TASK TO COMPLETE. Can you reproduce the text of each entry below line for line, without changing anything and without including the pictures?

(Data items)
+ + + +

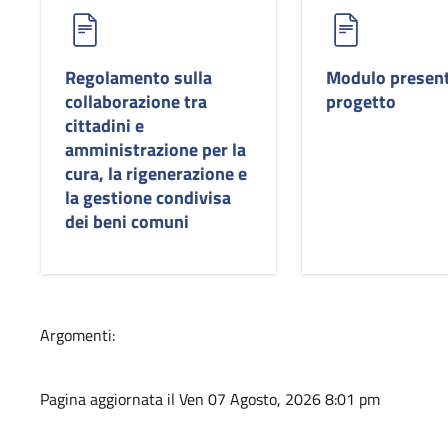
Regolamento sulla
Modulo presen
collaborazione tra
progetto
cittadini e
amministrazione per la
cura, la rigenerazione e
la gestione condivisa
dei beni comuni
Argomenti:
Pagina aggiornata il Ven 07 Agosto, 2026 8:01 pm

+ + + +

RESPONSE AREA.
Regolamento sulla
Modulo presen
collaborazione tra
progetto
cittadini e
amministrazione per la
cura, la rigenerazione e
la gestione condivisa
dei beni comuni
Argomenti:
Pagina aggiornata il Ven 07 Agosto, 2026 8:01 pm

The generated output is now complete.